Below are some records. Return exactly the lines from the one containing "left shoulder: (288, 111)" through the one containing "left knee: (524, 289)", both included, and only those.

• Supplied information
+ + + +

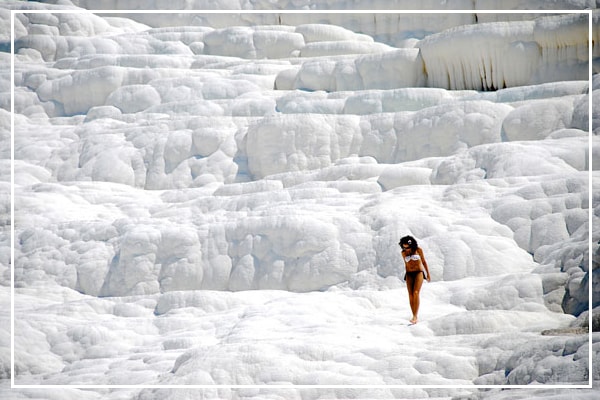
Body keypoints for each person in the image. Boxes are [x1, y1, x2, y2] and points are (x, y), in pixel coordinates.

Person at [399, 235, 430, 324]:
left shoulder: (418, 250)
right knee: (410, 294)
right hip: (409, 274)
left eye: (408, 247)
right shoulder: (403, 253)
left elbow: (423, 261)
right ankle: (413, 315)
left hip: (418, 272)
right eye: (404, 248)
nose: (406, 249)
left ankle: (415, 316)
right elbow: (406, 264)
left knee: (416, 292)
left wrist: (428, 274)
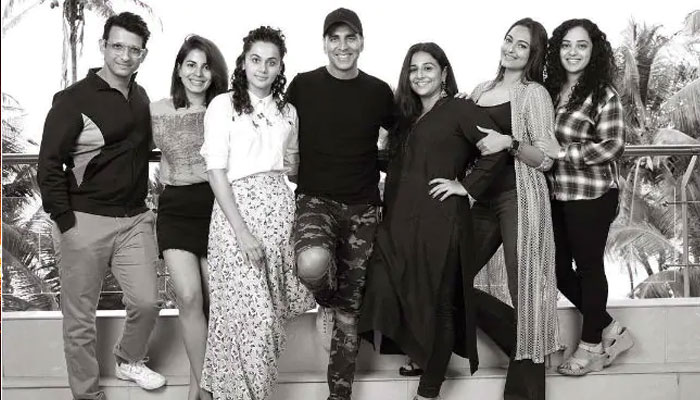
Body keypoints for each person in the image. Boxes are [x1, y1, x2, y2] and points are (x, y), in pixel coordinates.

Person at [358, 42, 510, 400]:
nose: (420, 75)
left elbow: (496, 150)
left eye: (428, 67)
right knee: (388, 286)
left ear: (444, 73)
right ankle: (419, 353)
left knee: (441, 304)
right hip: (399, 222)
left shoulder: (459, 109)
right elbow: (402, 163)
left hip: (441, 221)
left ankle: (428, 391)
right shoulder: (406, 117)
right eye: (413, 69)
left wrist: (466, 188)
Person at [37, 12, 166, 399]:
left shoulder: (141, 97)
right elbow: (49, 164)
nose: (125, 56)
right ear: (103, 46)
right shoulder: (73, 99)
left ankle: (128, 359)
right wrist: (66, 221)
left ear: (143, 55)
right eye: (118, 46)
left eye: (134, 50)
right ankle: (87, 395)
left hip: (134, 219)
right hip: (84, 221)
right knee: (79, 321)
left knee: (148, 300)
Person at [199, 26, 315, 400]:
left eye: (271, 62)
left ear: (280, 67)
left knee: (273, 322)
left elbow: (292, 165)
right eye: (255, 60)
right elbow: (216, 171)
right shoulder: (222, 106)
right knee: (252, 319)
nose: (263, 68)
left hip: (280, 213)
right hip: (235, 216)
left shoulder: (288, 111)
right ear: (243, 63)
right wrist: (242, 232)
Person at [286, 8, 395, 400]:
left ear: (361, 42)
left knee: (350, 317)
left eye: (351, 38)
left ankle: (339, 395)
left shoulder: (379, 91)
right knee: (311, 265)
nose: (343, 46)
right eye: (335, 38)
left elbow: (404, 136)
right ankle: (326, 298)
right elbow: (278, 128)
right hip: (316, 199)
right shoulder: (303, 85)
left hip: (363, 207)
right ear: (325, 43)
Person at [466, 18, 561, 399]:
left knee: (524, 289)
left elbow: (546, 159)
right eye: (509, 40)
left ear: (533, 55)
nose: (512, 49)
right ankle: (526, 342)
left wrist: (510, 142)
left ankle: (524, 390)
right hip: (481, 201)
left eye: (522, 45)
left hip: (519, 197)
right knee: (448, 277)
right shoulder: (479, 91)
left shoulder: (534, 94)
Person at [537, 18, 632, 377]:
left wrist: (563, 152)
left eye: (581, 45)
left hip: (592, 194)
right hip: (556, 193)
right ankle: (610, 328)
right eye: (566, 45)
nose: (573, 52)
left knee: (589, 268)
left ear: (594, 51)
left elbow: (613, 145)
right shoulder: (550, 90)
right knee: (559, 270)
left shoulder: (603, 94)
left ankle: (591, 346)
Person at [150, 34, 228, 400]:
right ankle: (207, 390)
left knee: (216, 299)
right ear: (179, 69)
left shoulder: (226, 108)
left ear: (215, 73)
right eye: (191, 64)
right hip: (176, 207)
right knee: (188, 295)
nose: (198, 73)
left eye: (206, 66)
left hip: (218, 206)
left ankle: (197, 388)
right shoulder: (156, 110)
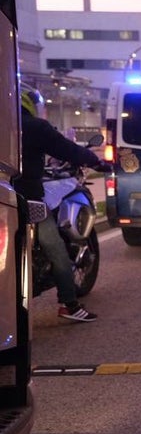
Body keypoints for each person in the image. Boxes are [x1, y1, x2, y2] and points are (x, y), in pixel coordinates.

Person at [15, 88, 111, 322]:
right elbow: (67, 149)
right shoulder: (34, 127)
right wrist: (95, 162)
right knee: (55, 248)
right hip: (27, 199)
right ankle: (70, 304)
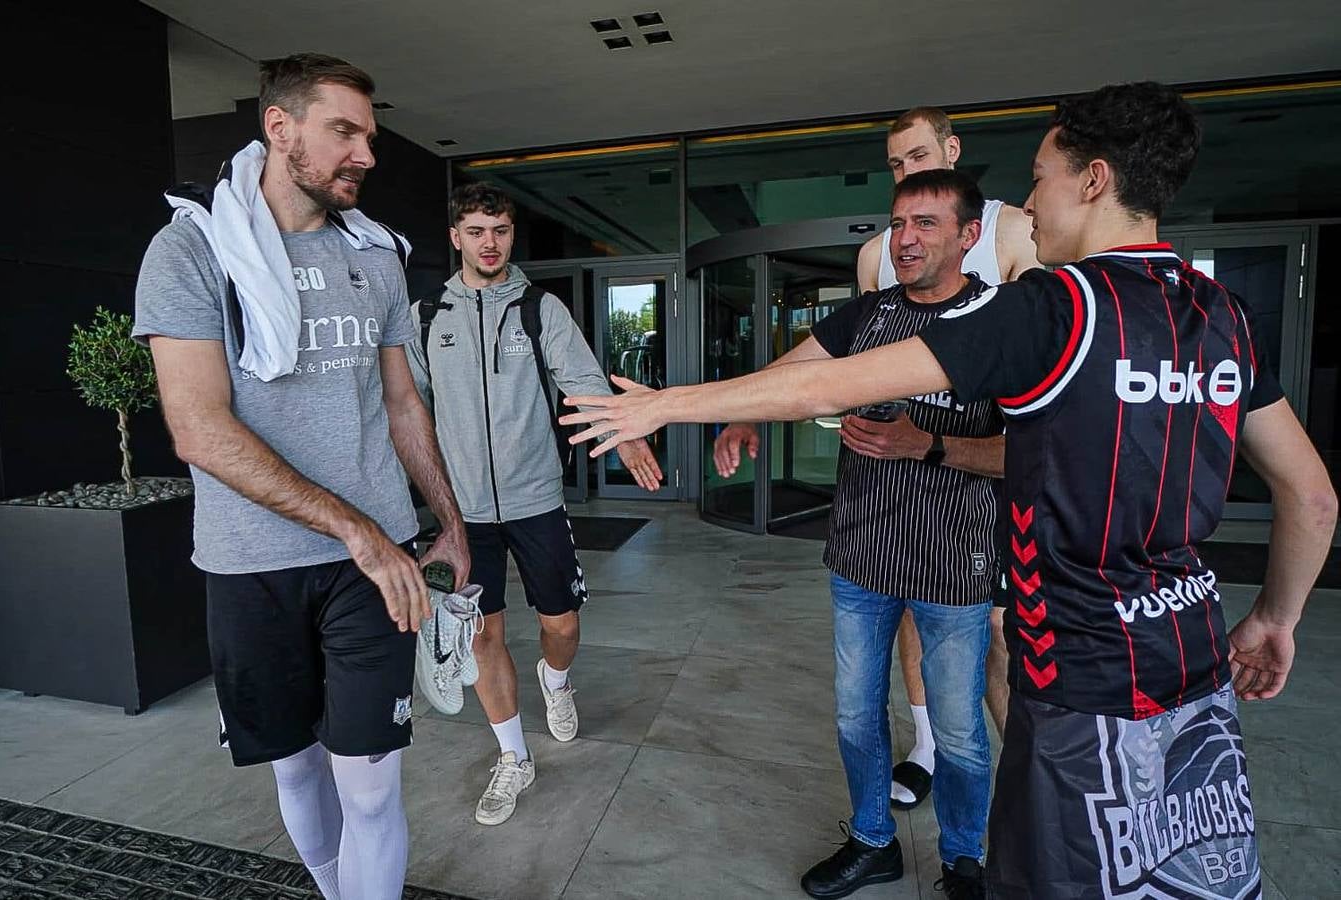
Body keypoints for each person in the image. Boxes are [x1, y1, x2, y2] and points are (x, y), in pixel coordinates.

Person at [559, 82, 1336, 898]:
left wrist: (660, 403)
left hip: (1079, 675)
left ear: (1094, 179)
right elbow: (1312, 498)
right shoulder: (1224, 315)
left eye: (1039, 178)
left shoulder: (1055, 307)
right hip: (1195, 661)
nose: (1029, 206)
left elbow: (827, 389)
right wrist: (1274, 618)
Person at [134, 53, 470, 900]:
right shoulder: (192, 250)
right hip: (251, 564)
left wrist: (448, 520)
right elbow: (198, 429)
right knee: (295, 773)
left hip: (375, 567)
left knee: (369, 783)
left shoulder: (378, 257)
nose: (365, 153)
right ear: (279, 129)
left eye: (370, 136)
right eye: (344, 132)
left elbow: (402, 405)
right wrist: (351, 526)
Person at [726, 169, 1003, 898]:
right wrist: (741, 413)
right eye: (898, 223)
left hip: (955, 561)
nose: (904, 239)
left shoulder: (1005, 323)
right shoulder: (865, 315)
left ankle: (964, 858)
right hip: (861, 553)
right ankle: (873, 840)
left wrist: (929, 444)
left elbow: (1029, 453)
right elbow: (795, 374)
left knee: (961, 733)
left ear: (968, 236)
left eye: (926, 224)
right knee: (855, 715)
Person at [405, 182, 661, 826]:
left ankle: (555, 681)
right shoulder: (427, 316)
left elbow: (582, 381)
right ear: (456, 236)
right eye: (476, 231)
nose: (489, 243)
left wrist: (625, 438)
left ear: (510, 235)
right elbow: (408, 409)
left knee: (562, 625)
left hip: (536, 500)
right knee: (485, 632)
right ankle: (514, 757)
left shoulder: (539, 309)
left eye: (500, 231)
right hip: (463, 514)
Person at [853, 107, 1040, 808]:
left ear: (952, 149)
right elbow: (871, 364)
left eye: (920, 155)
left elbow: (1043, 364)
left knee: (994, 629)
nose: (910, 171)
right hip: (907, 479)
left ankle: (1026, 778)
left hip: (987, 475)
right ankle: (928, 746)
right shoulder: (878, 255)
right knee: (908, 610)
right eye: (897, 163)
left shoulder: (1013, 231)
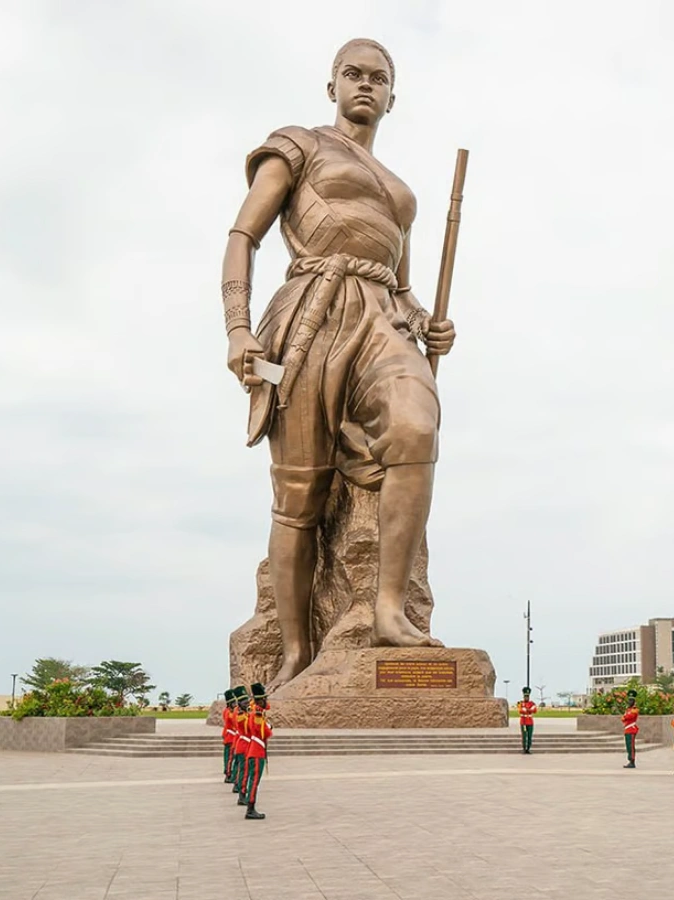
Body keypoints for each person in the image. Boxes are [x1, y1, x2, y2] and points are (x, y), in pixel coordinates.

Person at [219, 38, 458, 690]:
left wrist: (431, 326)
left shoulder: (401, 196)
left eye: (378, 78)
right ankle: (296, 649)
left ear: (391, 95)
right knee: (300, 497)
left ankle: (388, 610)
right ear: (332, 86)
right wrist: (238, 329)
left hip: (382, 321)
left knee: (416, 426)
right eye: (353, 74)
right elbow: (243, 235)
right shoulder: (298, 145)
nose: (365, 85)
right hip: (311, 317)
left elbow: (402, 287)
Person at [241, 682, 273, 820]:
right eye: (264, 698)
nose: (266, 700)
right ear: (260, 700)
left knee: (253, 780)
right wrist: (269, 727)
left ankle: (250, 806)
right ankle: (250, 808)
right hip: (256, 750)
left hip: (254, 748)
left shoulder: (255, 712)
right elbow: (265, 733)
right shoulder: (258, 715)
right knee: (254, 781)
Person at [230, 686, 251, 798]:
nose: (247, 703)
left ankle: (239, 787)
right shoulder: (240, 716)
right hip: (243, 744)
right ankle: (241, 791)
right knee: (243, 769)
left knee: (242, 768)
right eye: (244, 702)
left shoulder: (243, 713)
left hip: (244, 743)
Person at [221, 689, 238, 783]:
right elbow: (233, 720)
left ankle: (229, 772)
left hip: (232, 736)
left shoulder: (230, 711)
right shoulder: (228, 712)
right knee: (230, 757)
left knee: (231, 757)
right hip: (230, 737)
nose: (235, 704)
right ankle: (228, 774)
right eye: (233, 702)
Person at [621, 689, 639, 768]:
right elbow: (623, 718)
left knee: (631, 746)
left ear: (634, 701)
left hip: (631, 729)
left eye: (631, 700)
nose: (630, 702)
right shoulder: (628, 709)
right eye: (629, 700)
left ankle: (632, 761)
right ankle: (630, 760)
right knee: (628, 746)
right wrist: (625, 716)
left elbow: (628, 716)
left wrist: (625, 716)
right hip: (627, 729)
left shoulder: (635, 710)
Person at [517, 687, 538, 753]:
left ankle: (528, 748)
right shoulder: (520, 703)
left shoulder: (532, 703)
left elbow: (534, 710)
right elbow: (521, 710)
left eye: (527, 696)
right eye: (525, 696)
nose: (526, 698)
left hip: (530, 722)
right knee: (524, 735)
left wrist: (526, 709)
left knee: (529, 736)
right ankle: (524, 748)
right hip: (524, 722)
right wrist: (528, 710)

+ + + +

• Your response
left shoulder: (288, 111)
right ear: (243, 63)
right wrist: (242, 232)
Person at [286, 8, 395, 400]:
left ear: (361, 42)
left knee: (350, 317)
left eye: (351, 38)
left ankle: (339, 395)
left shoulder: (379, 91)
right knee: (311, 265)
nose: (343, 46)
right eye: (335, 38)
left elbow: (404, 136)
right ankle: (326, 298)
right elbow: (278, 128)
right hip: (316, 199)
right shoulder: (303, 85)
left hip: (363, 207)
right ear: (325, 43)
Person at [466, 18, 561, 399]:
left knee: (524, 289)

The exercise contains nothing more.